Near the end of a May 23 [1967 Senate] session, two weeks before the war began, Sen. Wayne Morse, D-Ore., declared: "We have to make the other free nations understand the relation of freedom in this matter, because if they do get into a war, then you have got totalitarianism seeking to drive this country into oblivion." He was referring to the reluctance of the international community to intervene in a way that would make it clear to Egypt that blocking the Straits of Tiran to Israeli shipping was an unacceptable act of aggression. ...

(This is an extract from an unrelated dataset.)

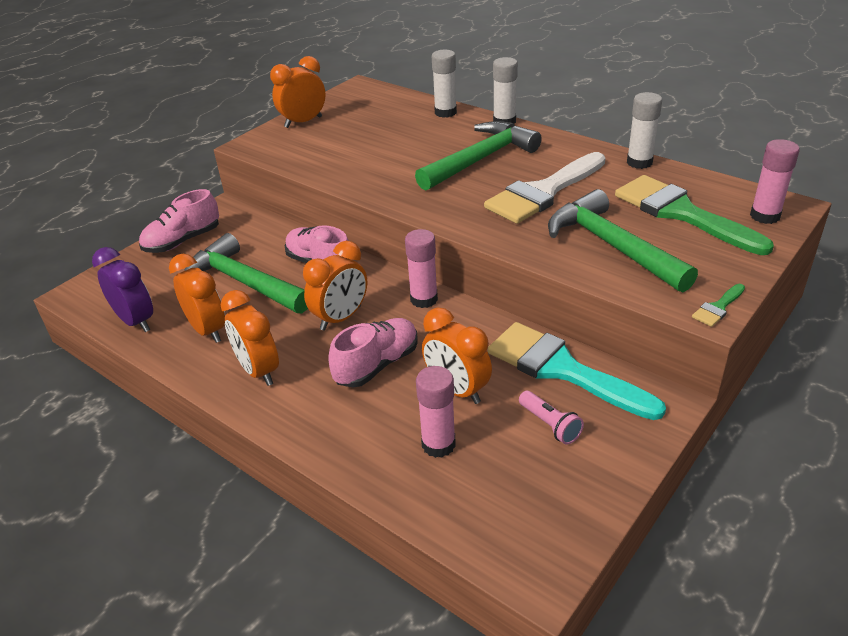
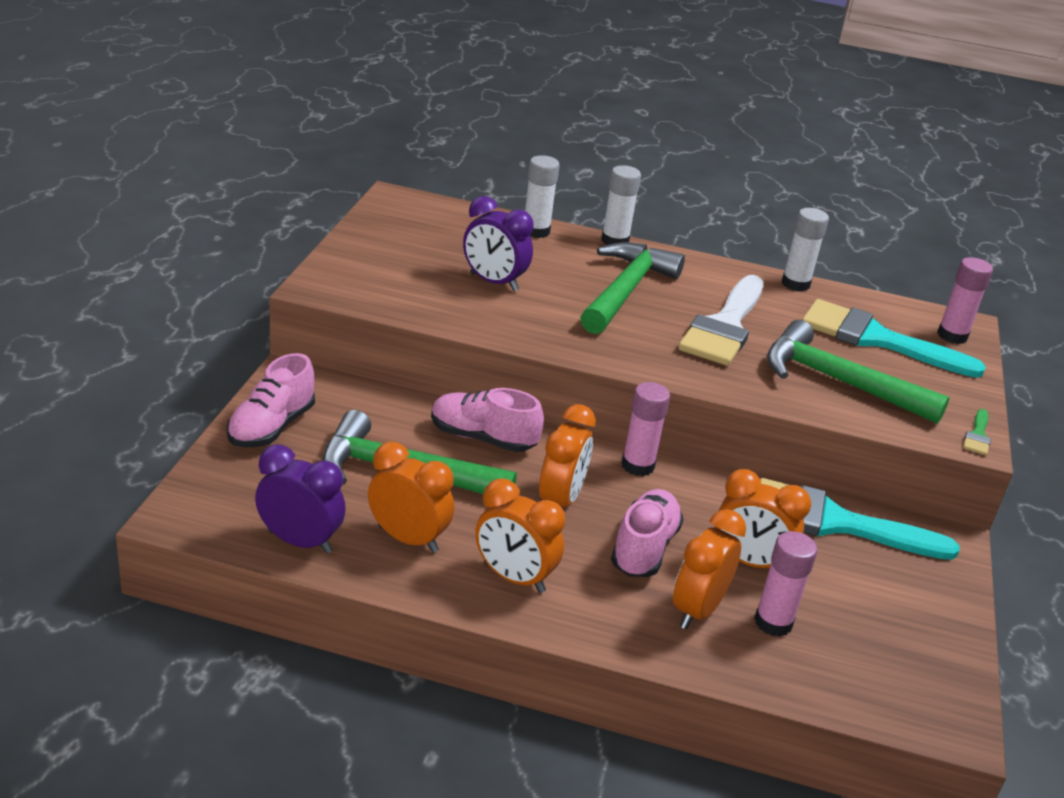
camera: 30 degrees left, 5 degrees down
(303, 122) = (363, 252): orange clock -> orange clock (697, 610)
(379, 148) = (493, 282): none -> purple clock
(550, 425) = (864, 582): pink flashlight -> none
(681, 213) = (876, 339): green brush -> turquoise brush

Egypt defied international law and previous agreements when it closed the Straits of Tiran to Israeli shipping. President Johnson toyed with the idea of sending an international naval convoy to break the Egyptian blockade, but there were no enthusiastic takers for this idea. The United Nations, terrified of Nasser, quickly pulled out the forces separating Egypt and Israel, much to the annoyance of Rusk and Johnson. The lesson Nasser learned from this was quite understandable. 'As of today,' he declared, 'there no longer exists an international emergency force to protect Israel. We shall exercise patience no more. We shall not complain any more to the U.N. about Israel. The sole method we shall apply against Israel is total war, which will result in the extermination of Zionist existence.'
So, in the game of what-ifs that everyone seems to want to play on the 40th anniversary of the Six-Day War, this is the possibility that is really worthy of more consideration: What would have happened if the world had acted more decisively to prevent Nasser from violating his commitments? What would he have done if the United Nations had made it clear that such acts and statements would be met with a show of resilience and even force? In short: What would have happened if the world had been more attentive to Sen. Morse's wisdom and advice? Could the miseries of both the war and the occupation have been avoided?